• **WHAT YOU HAVE TO DO**
Copy out the stretch from the line containing "Клей Titebond II" through the end of the items, substituting "Характеристики" for "Описание" and leaving everything else as it is. Omit the pictures.

Entries taken from a collection:
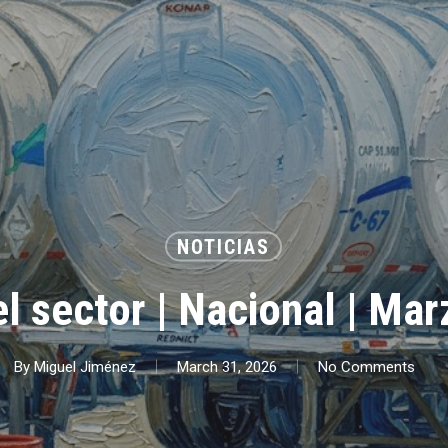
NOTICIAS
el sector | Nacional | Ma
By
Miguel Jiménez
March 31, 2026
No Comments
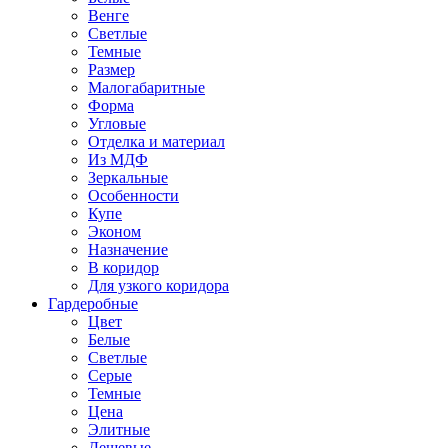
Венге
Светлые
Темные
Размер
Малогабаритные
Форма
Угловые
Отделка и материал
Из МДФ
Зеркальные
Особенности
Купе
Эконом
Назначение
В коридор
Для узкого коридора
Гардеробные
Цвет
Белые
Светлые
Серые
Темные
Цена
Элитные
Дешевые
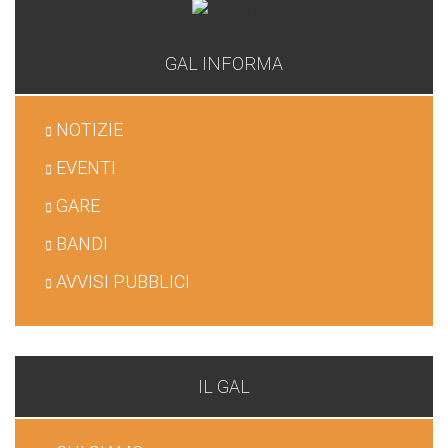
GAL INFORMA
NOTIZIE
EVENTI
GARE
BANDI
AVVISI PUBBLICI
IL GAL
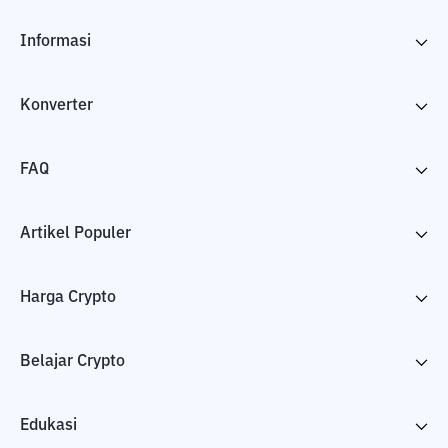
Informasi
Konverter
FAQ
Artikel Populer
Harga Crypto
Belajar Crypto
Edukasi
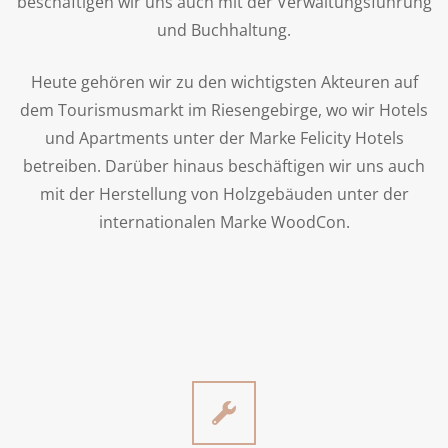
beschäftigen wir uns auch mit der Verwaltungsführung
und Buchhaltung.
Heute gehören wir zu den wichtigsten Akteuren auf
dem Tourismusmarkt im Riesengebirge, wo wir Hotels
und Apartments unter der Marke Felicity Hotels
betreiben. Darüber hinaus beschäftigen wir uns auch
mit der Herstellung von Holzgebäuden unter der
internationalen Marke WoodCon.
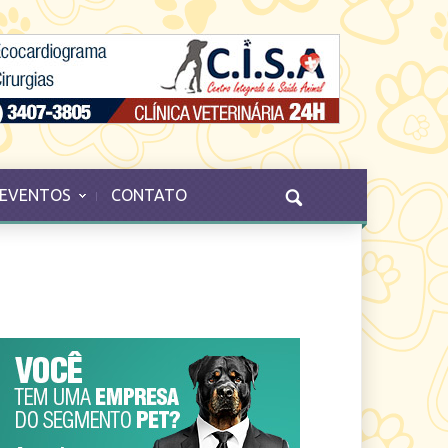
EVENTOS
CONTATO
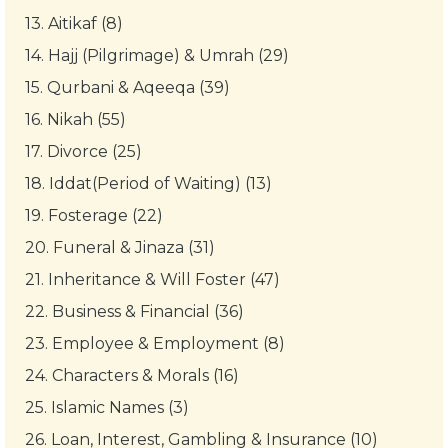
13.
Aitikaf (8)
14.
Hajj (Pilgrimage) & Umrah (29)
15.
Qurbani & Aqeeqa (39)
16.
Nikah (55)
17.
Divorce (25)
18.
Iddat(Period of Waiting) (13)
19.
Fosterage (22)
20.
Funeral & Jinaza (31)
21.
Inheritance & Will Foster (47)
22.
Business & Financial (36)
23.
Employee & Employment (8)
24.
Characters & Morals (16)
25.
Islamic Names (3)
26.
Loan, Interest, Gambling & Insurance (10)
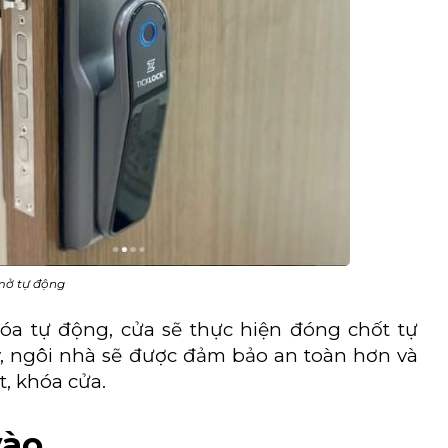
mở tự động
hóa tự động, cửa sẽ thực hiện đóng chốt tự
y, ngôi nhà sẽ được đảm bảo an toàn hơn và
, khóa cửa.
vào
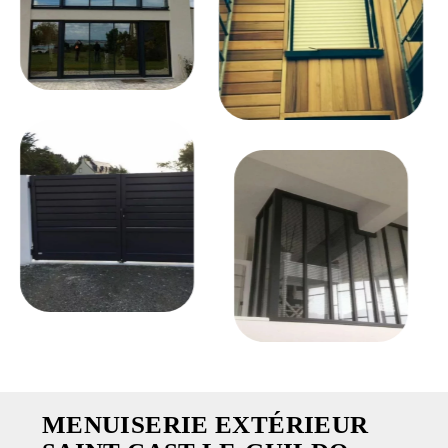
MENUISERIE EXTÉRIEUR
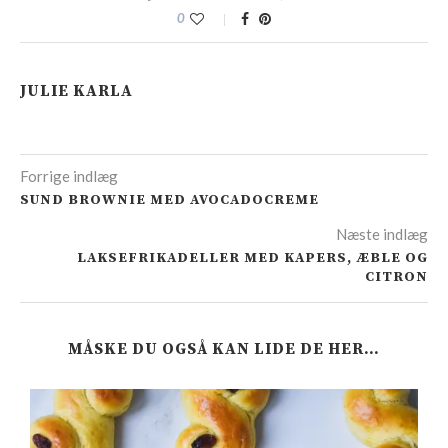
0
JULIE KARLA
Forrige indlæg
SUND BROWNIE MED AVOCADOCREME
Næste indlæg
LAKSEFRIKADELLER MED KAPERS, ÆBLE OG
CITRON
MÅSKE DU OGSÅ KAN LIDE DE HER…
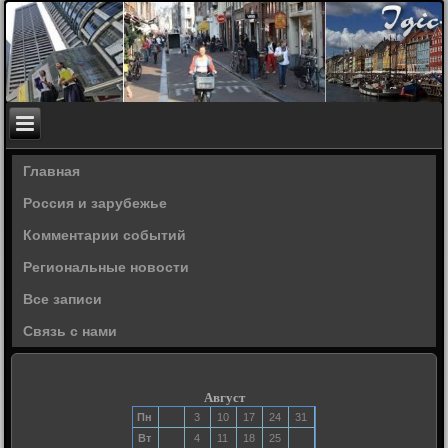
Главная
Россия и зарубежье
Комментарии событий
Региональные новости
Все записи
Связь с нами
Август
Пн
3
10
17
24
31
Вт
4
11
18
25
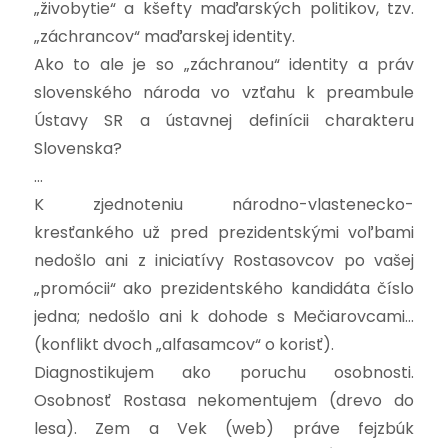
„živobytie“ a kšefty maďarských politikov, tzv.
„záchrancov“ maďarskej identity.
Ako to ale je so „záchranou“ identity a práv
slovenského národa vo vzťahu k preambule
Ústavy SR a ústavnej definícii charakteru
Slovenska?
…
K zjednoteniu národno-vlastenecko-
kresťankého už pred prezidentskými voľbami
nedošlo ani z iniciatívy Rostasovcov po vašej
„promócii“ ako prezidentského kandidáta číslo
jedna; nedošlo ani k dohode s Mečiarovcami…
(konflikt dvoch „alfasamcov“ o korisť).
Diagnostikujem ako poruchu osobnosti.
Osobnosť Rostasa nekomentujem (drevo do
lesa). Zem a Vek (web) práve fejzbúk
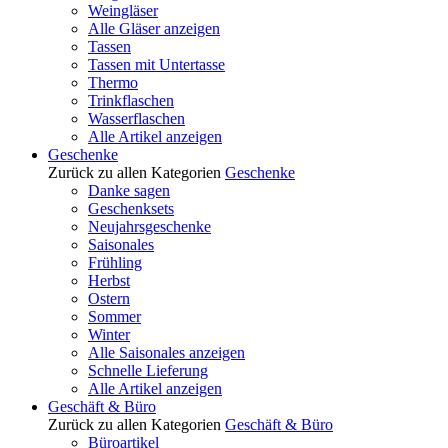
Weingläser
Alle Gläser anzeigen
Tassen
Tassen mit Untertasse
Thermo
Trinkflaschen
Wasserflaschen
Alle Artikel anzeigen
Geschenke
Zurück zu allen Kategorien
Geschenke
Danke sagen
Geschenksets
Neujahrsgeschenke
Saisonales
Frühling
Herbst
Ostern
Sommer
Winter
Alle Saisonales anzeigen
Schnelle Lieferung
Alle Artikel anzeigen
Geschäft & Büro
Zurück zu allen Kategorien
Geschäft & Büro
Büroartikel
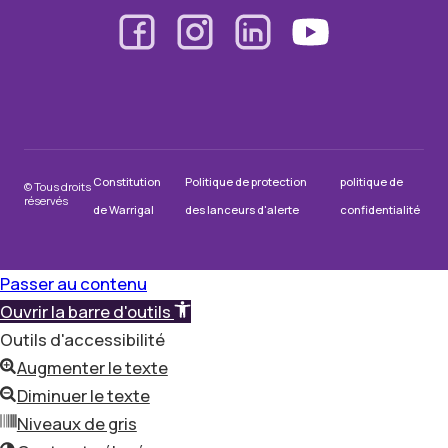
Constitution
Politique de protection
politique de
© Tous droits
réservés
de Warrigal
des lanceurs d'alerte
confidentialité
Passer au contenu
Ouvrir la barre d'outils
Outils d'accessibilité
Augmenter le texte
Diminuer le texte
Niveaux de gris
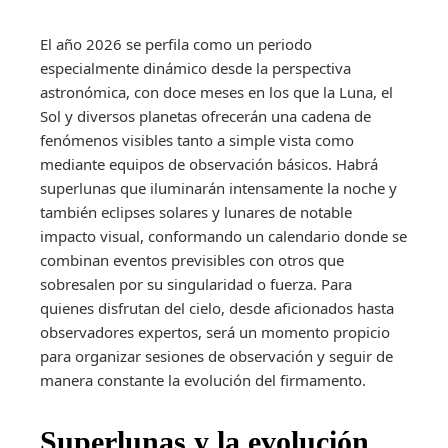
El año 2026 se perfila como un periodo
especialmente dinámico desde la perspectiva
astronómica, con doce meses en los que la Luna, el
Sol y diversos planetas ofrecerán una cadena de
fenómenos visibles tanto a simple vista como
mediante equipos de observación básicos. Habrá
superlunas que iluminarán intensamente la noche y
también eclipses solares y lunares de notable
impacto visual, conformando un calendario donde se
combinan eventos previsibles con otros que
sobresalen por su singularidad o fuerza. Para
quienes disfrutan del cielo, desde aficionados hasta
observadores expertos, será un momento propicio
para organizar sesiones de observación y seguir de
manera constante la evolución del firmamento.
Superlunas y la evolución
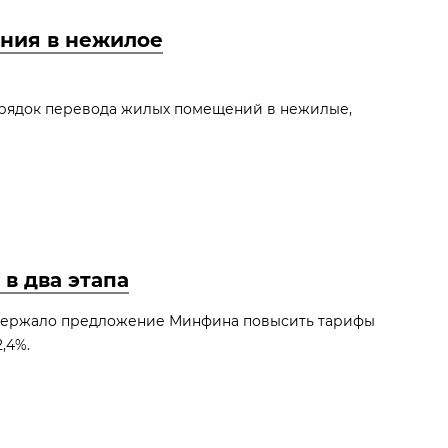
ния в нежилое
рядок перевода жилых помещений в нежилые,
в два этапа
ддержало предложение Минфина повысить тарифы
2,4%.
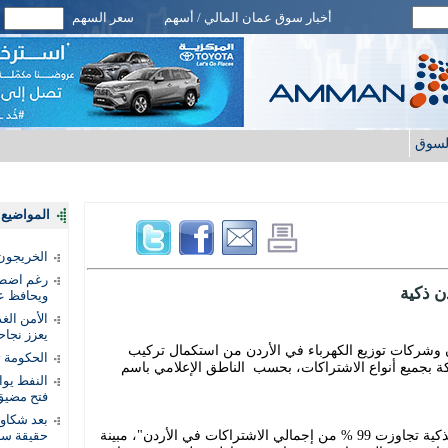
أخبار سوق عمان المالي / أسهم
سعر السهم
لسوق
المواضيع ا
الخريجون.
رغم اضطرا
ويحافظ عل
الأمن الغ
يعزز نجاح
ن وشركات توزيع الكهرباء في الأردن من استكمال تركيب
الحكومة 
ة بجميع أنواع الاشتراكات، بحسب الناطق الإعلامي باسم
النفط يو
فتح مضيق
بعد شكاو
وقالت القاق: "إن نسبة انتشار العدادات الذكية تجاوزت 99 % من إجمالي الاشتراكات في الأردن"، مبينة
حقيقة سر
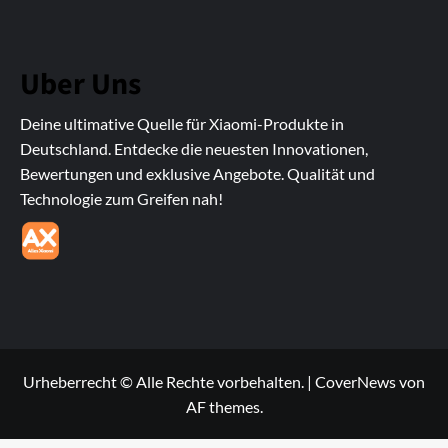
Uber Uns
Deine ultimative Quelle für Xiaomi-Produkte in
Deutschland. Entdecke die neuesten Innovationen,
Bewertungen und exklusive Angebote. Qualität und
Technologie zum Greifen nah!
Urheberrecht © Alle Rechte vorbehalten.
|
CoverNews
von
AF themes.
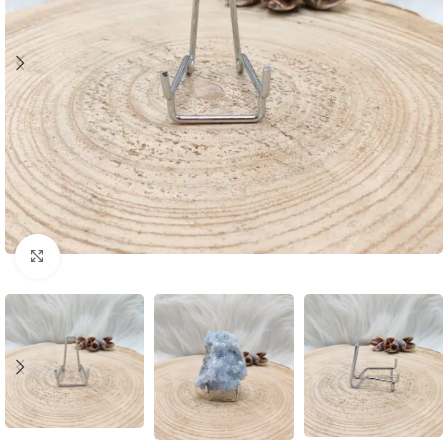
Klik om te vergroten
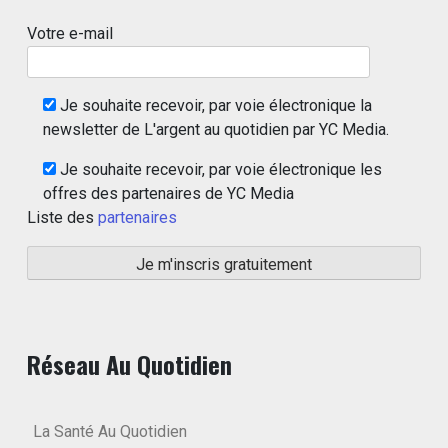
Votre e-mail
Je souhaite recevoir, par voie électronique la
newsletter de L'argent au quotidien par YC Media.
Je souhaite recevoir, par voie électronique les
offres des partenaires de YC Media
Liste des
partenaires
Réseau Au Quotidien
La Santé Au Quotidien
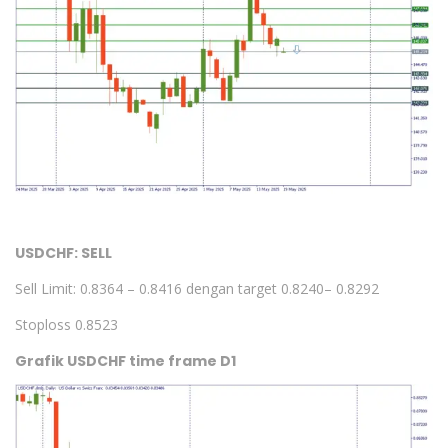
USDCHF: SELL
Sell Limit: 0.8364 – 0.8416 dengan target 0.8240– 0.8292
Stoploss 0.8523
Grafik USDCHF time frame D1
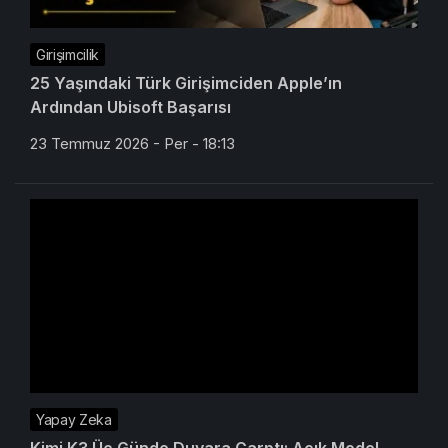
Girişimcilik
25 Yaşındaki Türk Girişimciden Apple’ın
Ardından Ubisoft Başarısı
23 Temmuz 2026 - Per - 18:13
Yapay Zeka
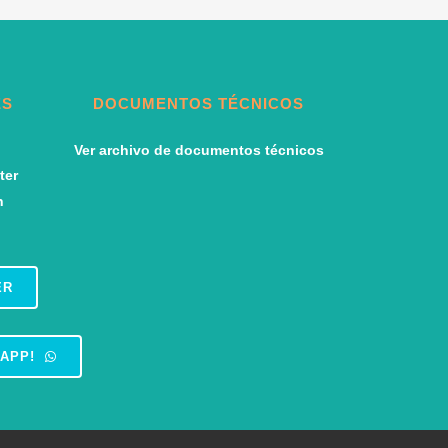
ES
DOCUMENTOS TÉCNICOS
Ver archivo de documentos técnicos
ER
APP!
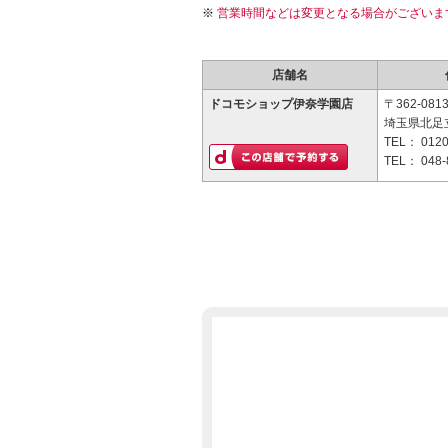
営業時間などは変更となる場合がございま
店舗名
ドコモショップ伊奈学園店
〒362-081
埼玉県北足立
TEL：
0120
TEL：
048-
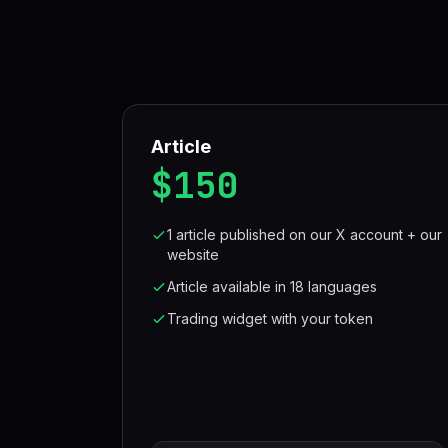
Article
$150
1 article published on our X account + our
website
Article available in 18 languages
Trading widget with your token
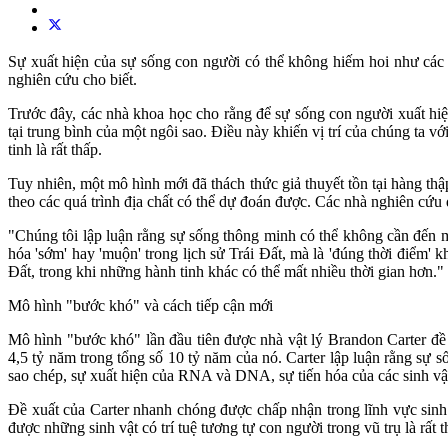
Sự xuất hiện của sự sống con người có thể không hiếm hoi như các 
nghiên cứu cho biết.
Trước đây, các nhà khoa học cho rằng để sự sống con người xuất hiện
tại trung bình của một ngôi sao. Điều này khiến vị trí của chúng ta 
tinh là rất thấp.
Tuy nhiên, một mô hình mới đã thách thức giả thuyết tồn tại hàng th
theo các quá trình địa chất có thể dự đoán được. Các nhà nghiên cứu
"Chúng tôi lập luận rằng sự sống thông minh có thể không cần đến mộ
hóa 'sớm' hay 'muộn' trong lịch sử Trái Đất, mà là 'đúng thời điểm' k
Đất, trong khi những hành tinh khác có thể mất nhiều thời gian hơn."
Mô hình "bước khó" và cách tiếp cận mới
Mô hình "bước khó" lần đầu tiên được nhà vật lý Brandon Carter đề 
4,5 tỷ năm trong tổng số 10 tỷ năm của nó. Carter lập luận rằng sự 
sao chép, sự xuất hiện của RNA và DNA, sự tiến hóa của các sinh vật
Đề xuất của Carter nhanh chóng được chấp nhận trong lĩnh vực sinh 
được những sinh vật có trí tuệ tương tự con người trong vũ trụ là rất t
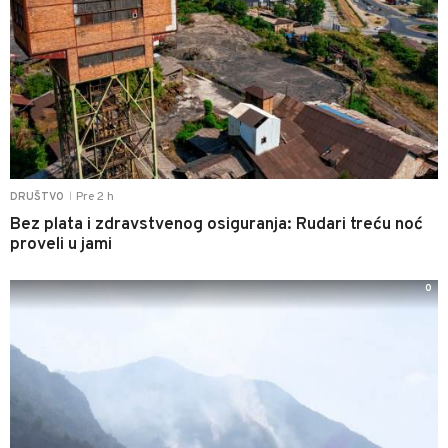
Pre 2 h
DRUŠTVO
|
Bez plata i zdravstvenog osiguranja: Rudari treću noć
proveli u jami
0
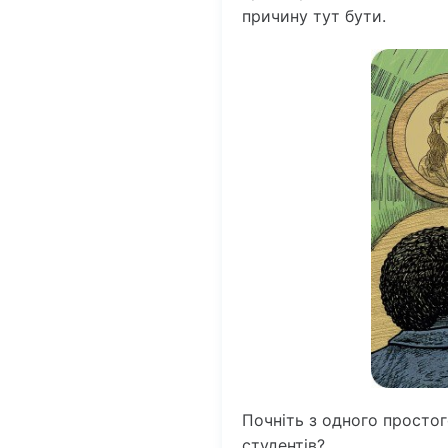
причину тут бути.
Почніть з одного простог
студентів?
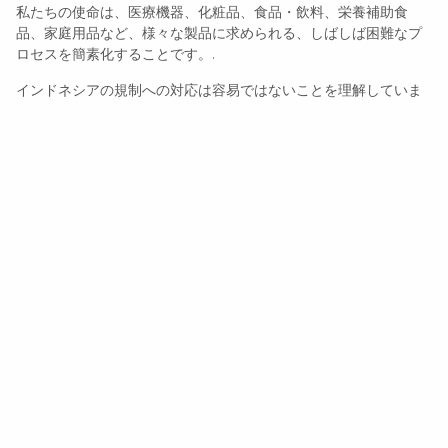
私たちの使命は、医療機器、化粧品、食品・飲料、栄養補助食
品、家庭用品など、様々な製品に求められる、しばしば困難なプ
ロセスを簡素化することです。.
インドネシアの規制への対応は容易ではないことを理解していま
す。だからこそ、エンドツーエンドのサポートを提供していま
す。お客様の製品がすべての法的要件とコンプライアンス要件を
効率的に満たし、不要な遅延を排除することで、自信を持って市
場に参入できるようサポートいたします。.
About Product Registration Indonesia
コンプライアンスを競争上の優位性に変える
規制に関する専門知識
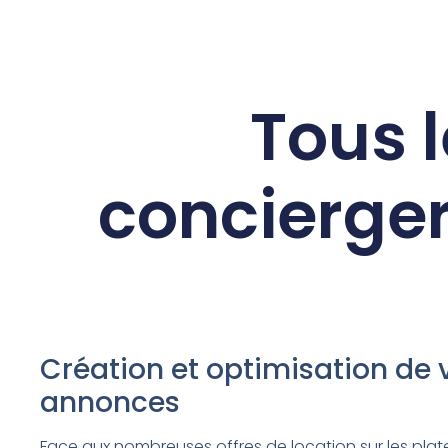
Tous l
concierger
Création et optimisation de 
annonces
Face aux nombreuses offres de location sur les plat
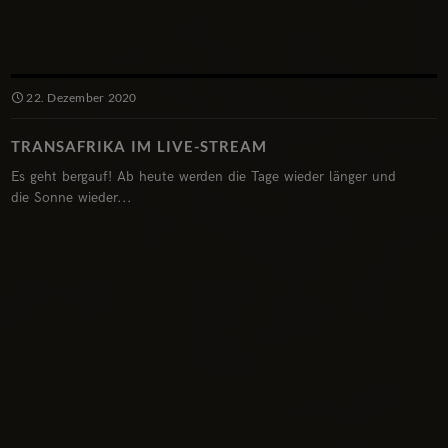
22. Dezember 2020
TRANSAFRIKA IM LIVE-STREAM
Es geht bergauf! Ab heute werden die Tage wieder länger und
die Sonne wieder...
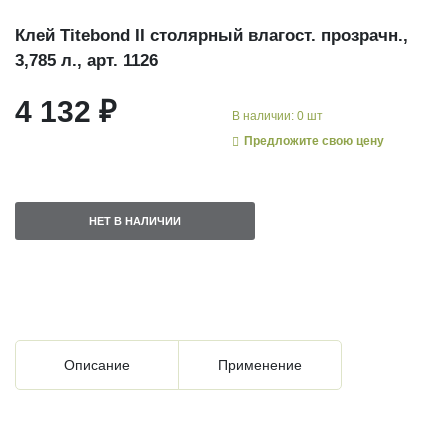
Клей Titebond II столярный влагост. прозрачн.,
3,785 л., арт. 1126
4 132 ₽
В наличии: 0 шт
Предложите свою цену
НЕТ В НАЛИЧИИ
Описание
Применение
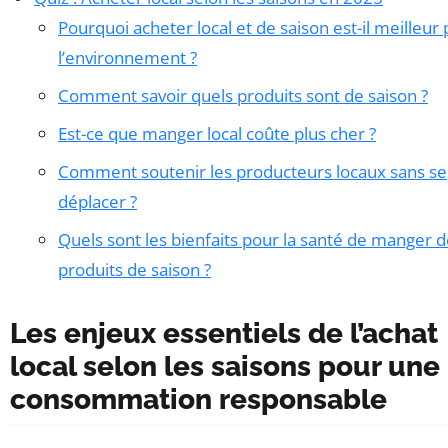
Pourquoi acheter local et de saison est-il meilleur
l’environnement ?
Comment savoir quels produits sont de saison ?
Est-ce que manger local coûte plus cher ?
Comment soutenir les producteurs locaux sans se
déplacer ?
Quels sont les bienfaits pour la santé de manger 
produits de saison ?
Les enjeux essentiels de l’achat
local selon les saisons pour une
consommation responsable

• **THE COMPLETED TASK**
Клей Titebond II столярный влагост. прозрачн.,
3,785 л., арт. 1126
4 132 ₽
В наличии: 0 шт
Предложите свою цену
НЕТ В НАЛИЧИИ
Характеристики
Применение
Pourquoi acheter local et de saison est-il meilleur
l’environnement ?
Comment savoir quels produits sont de saison ?
Est-ce que manger local coûte plus cher ?
Comment soutenir les producteurs locaux sans se
déplacer ?
Quels sont les bienfaits pour la santé de manger 
produits de saison ?
Les enjeux essentiels de l’achat
local selon les saisons pour une
consommation responsable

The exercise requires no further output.